JOB | Only the number is wanted: how many lines of the listing below contain "with"?

EXTRACTED RECORDS |

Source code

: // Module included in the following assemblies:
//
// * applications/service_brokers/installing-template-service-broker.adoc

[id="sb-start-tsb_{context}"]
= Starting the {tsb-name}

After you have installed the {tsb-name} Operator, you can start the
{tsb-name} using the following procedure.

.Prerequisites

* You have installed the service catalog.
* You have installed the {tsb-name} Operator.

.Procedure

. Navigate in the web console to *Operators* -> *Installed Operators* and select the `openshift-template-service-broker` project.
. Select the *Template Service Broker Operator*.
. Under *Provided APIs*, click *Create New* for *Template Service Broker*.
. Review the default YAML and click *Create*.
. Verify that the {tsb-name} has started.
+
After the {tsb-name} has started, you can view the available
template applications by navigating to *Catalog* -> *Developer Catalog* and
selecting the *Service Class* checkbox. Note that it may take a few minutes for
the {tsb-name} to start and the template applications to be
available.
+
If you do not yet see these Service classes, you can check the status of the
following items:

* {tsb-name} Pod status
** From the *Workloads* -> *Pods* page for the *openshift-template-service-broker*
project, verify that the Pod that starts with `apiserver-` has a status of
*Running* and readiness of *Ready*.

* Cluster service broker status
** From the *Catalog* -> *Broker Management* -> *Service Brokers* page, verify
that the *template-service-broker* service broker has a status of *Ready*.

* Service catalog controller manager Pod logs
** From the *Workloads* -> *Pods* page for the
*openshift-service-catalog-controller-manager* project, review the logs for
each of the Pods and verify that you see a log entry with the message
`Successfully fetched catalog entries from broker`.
...
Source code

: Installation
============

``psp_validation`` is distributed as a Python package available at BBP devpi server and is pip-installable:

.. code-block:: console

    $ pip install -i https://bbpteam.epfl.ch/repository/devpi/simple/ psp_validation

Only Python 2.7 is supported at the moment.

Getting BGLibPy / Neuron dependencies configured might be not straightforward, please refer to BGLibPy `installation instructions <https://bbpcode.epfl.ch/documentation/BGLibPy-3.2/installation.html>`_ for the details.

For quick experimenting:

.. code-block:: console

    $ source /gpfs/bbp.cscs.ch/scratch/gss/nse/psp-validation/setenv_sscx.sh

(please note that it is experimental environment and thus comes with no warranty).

WRITTEN RESPONSE | 3